Either that or resend all remaining paths for the NLRI in their
entirety (implicitely withdrawing all previous paths for same NLRI).
See other reply too.
That means more updates. Perhaps what is more challenging here is
that RR1 must withdraw (X, N1) before advertising (X, N11).
It doesn't, the UPDATE for (X,N11) can be sent before explicitely
withdrawing (X, N1), if an implementation wishes.
How do you guarantee the ordering in an imploementation?
Not needed. They are different paths in this scheme.
I don't actually see a difference in the implementation requirements
here between the two drafts. Either implementation must either be
able to reliably construct the identifier from (path, speaker path is
to be sent to), or else keep state specific to each (path,speaker
sent to).
Please see my previous comment on de-coupling Tx from Rx:
Yes, agree this is highly desirable.
The multiple-hops case occasionally will have to generate multiple
messages in the Tx path for one path change, which shouldn't be a
problem. But there's no need for it to be coupled to Rx.

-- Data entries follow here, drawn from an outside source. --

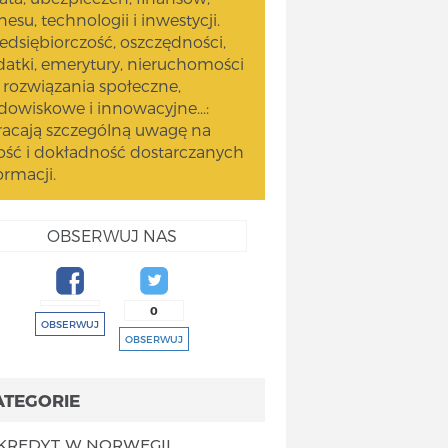
nesu, technologii i inwestycji.
edsiębiorczość, oszczędności,
atki, emerytury, nieruchomości
 rozwiązania społeczne,
dowiskowe i innowacyjne...:
acają szczególną uwagę na
ość i dokładność dostarczanych
ormacji.
OBSERWUJ NAS
0
OBSERWUJ
OBSERWUJ
ATEGORIE
KREDYT W NORWEGII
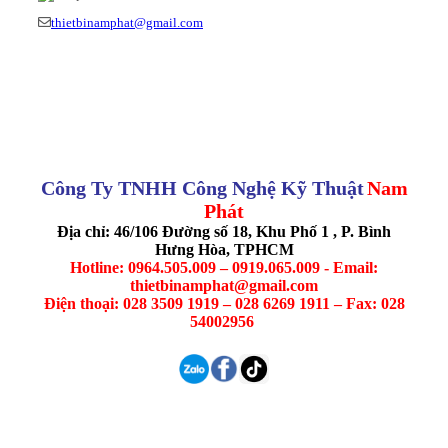
thietbinamphat@gmail.com
Công Ty TNHH Công Nghệ Kỹ Thuật
Nam
Phát
Địa chỉ: 46/106 Đường số 18, Khu Phố 1 , P. Bình
Hưng Hòa, TPHCM
Hotline: 0964.505.009 – 0919.065.009 - Email:
thietbinamphat@gmail.com
Điện thoại: 028 3509 1919 – 028 6269 1911 – Fax: 028
54002956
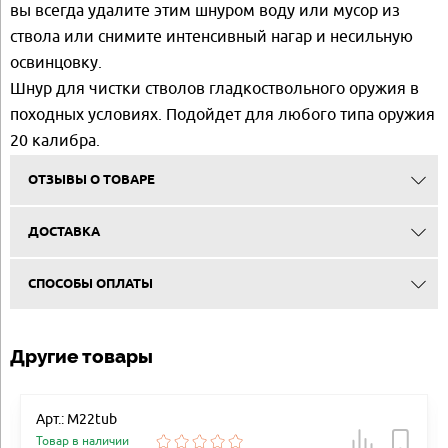
вы всегда удалите этим шнуром воду или мусор из
ствола или снимите интенсивный нагар и несильную
освинцовку.
Шнур для чистки стволов гладкоствольного оружия в
походных условиях. Подойдет для любого типа оружия
20 калибра.
ОТЗЫВЫ О ТОВАРЕ
ДОСТАВКА
СПОСОБЫ ОПЛАТЫ
Другие товары
Арт.: M22tub
Товар в наличии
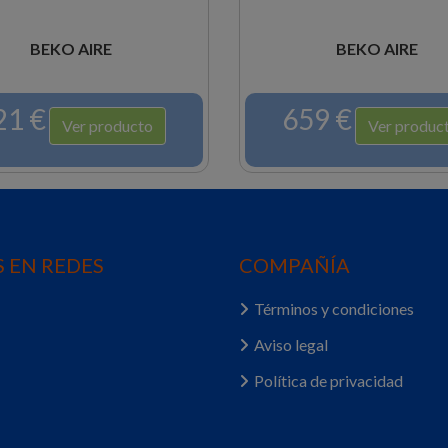
BEKO AIRE
BEKO AIRE
1 €
659 €
Ver producto
Ver producto
 EN REDES
COMPAÑÍA
Términos y condiciones
Aviso legal
Política de privacidad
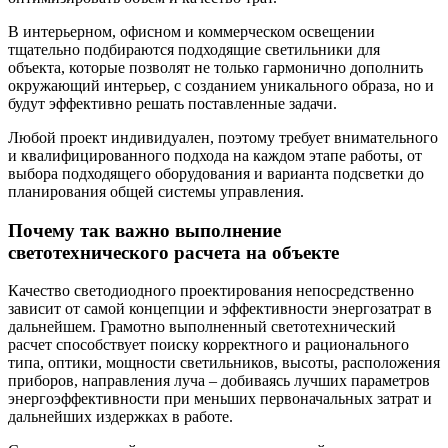
В интерьерном, офисном и коммерческом освещении
тщательно подбираются подходящие светильники для
объекта, которые позволят не только гармонично дополнить
окружающий интерьер, с созданием уникального образа, но и
будут эффективно решать поставленные задачи.
Любой проект индивидуален, поэтому требует внимательного
и квалифицированного подхода на каждом этапе работы, от
выбора подходящего оборудования и варианта подсветки до
планирования общей системы управления.
Почему так важно выполнение
светотехнического расчета на объекте
Качество светодиодного проектирования непосредственно
зависит от самой концепции и эффективности энергозатрат в
дальнейшем. Грамотно выполненный светотехнический
расчет способствует поиску корректного и рационального
типа, оптики, мощности светильников, высоты, расположения
приборов, направления луча – добиваясь лучших параметров
энергоэффективности при меньших первоначальных затрат и
дальнейших издержках в работе.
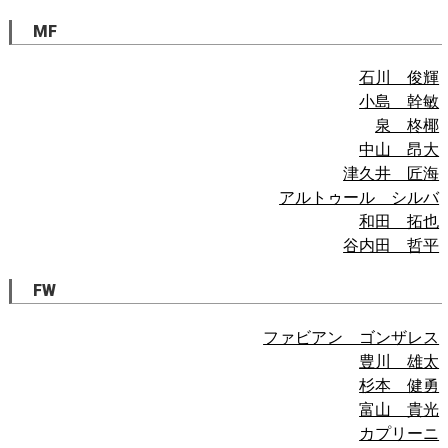
MF
石川 俊輝
小島 幹敏
泉 柊椰
中山 昂大
津久井 匠海
アルトゥール シルバ
和田 拓也
谷内田 哲平
FW
ファビアン ゴンザレス
豊川 雄太
杉本 健勇
富山 貴光
カプリーニ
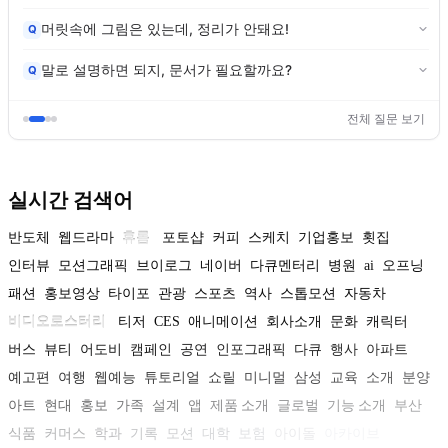
머릿속에 그림은 있는데, 정리가 안돼요!
Q
말로 설명하면 되지, 문서가 필요할까요?
Q
전체 질문 보기
실시간 검색어
반도체
웹드라마
휴롬
포토샵
커피
스케치
기업홍보
횟집
인터뷰
모션그래픽
브이로그
네이버
다큐멘터리
병원
ai
오프닝
패션
홍보영상
타이포
관광
스포츠
역사
스톱모션
자동차
비디오로스터리
티저
CES
애니메이션
회사소개
문화
캐릭터
버스
뷰티
어도비
캠페인
공연
인포그래픽
다큐
행사
아파트
예고편
여행
웹예능
튜토리얼
쇼릴
미니멀
삼성
교육
소개
분양
아트
현대
홍보
가족
설계
앱
제품 소개
글로벌
기능 소개
부산
식품
커머스
학과
기록
모션
대학
보험
아이돌
아카이브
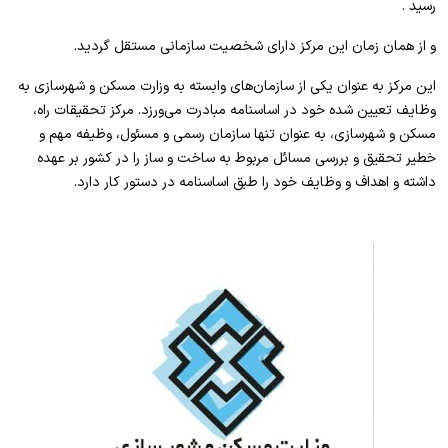
رسید .
و از همان زمان این مرکز دارای شخصیت سازمانی مستقل گردید.
این مرکز به عنوان یکی از سازمان‌های وابسته به وزارت مسکن و شهرسازی به
وظایف تعیین شده خود در اساسنامه مبادرت می‌ورزد. مرکز تحقیقات راه،
مسکن و شهرسازی، به عنوان تنها سازمان رسمی و مسئول، وظیفه مهم و
خطیر تحقیق و بررسی مسائل مربوط به ساخت و ساز را در کشور بر عهده
داشته و اهداف و وظایف خود را طبق اساسنامه در دستور کار دارد.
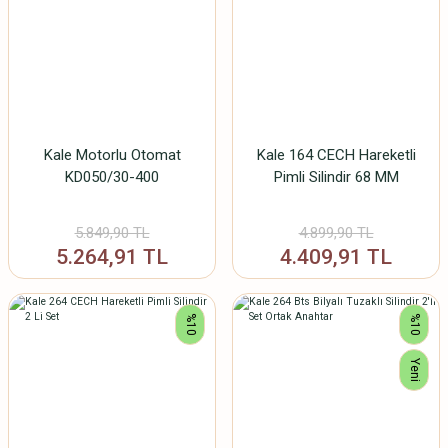
Kale Motorlu Otomat
Kale 164 CECH Hareketli
KD050/30-400
Pimli Silindir 68 MM
5.849,90 TL
4.899,90 TL
5.264,91 TL
4.409,91 TL
%10
%10
Yeni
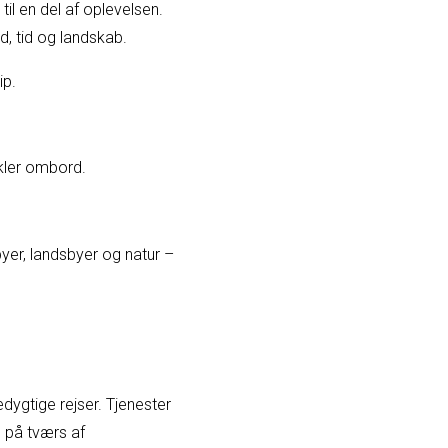
til en del af oplevelsen.
nd, tid og landskab.
ip.
ykler ombord.
yer, landsbyer og natur –
ygtige rejser. Tjenester
 på tværs af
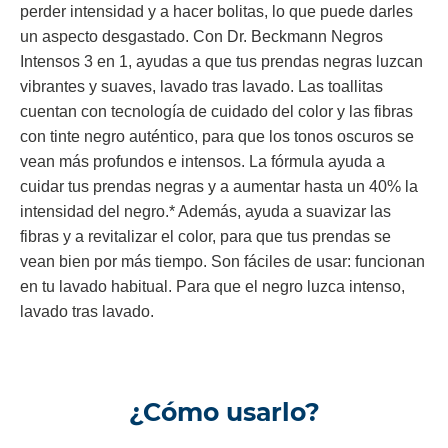
perder intensidad y a hacer bolitas, lo que puede darles
un aspecto desgastado. Con Dr. Beckmann Negros
Intensos 3 en 1, ayudas a que tus prendas negras luzcan
vibrantes y suaves, lavado tras lavado. Las toallitas
cuentan con tecnología de cuidado del color y las fibras
con tinte negro auténtico, para que los tonos oscuros se
vean más profundos e intensos. La fórmula ayuda a
cuidar tus prendas negras y a aumentar hasta un 40% la
intensidad del negro.* Además, ayuda a suavizar las
fibras y a revitalizar el color, para que tus prendas se
vean bien por más tiempo. Son fáciles de usar: funcionan
en tu lavado habitual. Para que el negro luzca intenso,
lavado tras lavado.
¿Cómo usarlo?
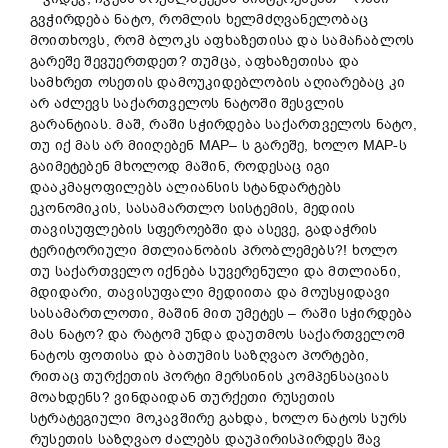
გვჭირდება ნატო, რომლის ხელმძღვანელობაც
მოითხოვს, რომ ბლოკს აფხაზეთისა და სამაჩაბლოს
გარეშე შევუერთდეთ? თუმცა, აფხაზეთისა და
სამხრეთ ოსეთის დამოუკიდებლობის აღიარებაც კი
არ აძლევს საქართველოს ნატოში შესვლის
გარანტიას. მაშ, რაში სჭირდება საქართველოს ნატო,
თუ იქ მას არ მიიღებენ MAP– ს გარეშე, ხოლო MAP-ს
გაიმეტებენ მხოლოდ მაშინ, როდესაც იგი
დააკმაყოფილებს ალიანსის სტანდარტებს
ეკონომიკის, სასამართლო სისტემის, მედიის
თავისუფლების სფეროებში და ასევე, გადაჭრის
ტერიტორიული მთლიანობის პრობლემებს?! ხოლო
თუ საქართველო იქნება სუვერენული და მთლიანი,
მდიდარი, თავისუფალი მედიითა და მოუსყიდავი
სასამართლოთი, მაშინ მით უმეტეს – რაში სჭირდება
მას ნატო? და რატომ უნდა დაუთმოს საქართველომ
ნატოს ფოთისა და ბათუმის საზღვაო პორტები,
რითაც თურქეთის პორტი მერსინის კომპენსაციას
მოახდენს? ვინდაიდან თურქეთი რუსეთის
სტრატეგიული მოკავშირე გახდა, ხოლო ნატოს სურს
რუსეთის საზღვაო ძალებს დაუპირისპირდეს შავ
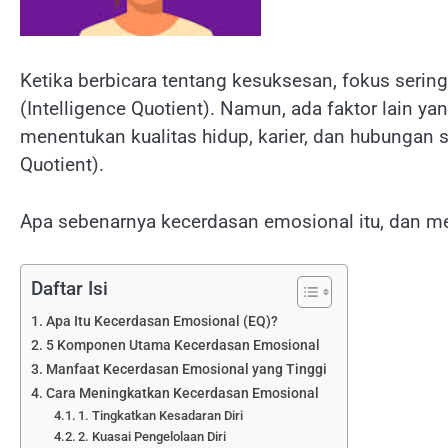
Ketika berbicara tentang kesuksesan, fokus sering
(Intelligence Quotient). Namun, ada faktor lain y
menentukan kualitas hidup, karier, dan hubungan
Quotient).
Apa sebenarnya kecerdasan emosional itu, dan me
Daftar Isi
Apa Itu Kecerdasan Emosional (EQ)?
5 Komponen Utama Kecerdasan Emosional
Manfaat Kecerdasan Emosional yang Tinggi
Cara Meningkatkan Kecerdasan Emosional
1. Tingkatkan Kesadaran Diri
2. Kuasai Pengelolaan Diri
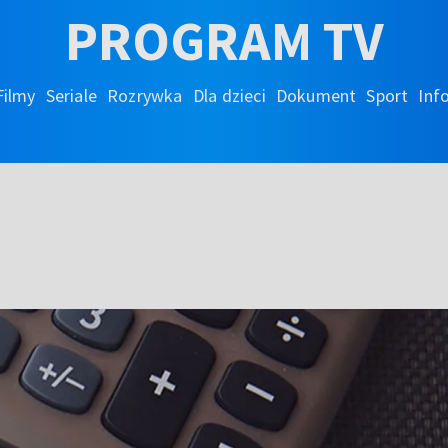
PROGRAM TV
Filmy
Seriale
Rozrywka
Dla dzieci
Dokument
Sport
Inf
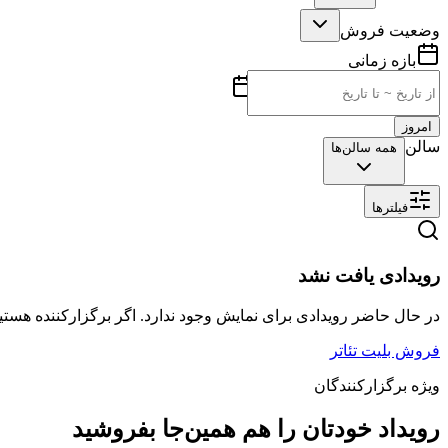
وضعیت فروش
بازه زمانی
امروز
سالن
همه سالن‌ها
فیلترها
رویدادی یافت نشد
در حال حاضر رویدادی برای نمایش وجود ندارد. اگر برگزارکننده هستید
فروش بلیت تئاتر
ویژه برگزارکنندگان
رویداد خودتان را هم همین‌جا بفروشید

---------------------------------------------------------------------------
In addition, it is desirable and typical in implementations to have the
receiving processing de-coupled from the sending processing (in order to
keep less state). It means that at the time of sending update the info
(such as the nexthop) for the old path may no longer available. I am not
sure if your proposal requires an implementation to keep track of the
nexthops advertised to a peer for the purpose of figuring out when to use the
NEXTHOP attribute or the MULTI-NEXTHOP attribute.
---------------------------------------------------------------------------
If the implementation has the ability to advertise the same path with
different nexthops to different speakers, yes it almost certainly
would have to keep state on that.
I don't think this is much different from add-path, which also would
need to keep state on identifiers it has used for each peer and path.
I think we can each come up with a scenario where one scheme would be more
optimal and would involve lesser number of UPDATEs than the other.
I strongly disagree because of these reasons:
1) More updates are generated by your proposal due to the need for
explicit withdraws as shown in the example.
Though, this would be true only when the nexthop changes for a path.
- If the nexthop is the same, multiple-hops can update it with with
an implicit withdraw.
- On the flip side, multiple-hops can bunch together paths whose
attributes are all (bar nexthop(s)) equal.
- Add-path must always send distinct UPDATEs (with all attributes)
for all paths which differ only by (NLRI,nexthop).
I don't know which would use more or less bandwidth in the real
world. But we suspect next-hops are comparitively stable compared to
full path changes.
2) As a new attribute is introduced in your proposal, the efficiency of
prefix packing will be lower, resulting in more updates.
It's shown that the prefix packing efficiency has a huge impact on the
performance of update processing (both Tx and Rx).
I would welcome an example that shows otherwise.
We could encode the nexthop identifiers in the NRLI quite easily.
I, personally, hate to see message formats redefined. If the
'traditional' NLRI in BGP-4 no longer meets todays needs, we ought to
deprecate it and properly define a new UPDATE message, but hey.
But if mushing UPDATE is fine, multiple-hop could do so too.
The identity question is still the tricky one here :).
regards,
--
Paul Jakma paul at clubi.ie paul at jakma.org Key ID: 64A2FF6A
Fortune:
Question: Is it better to abide by the rules until they're changed or
help speed the change by breaking them?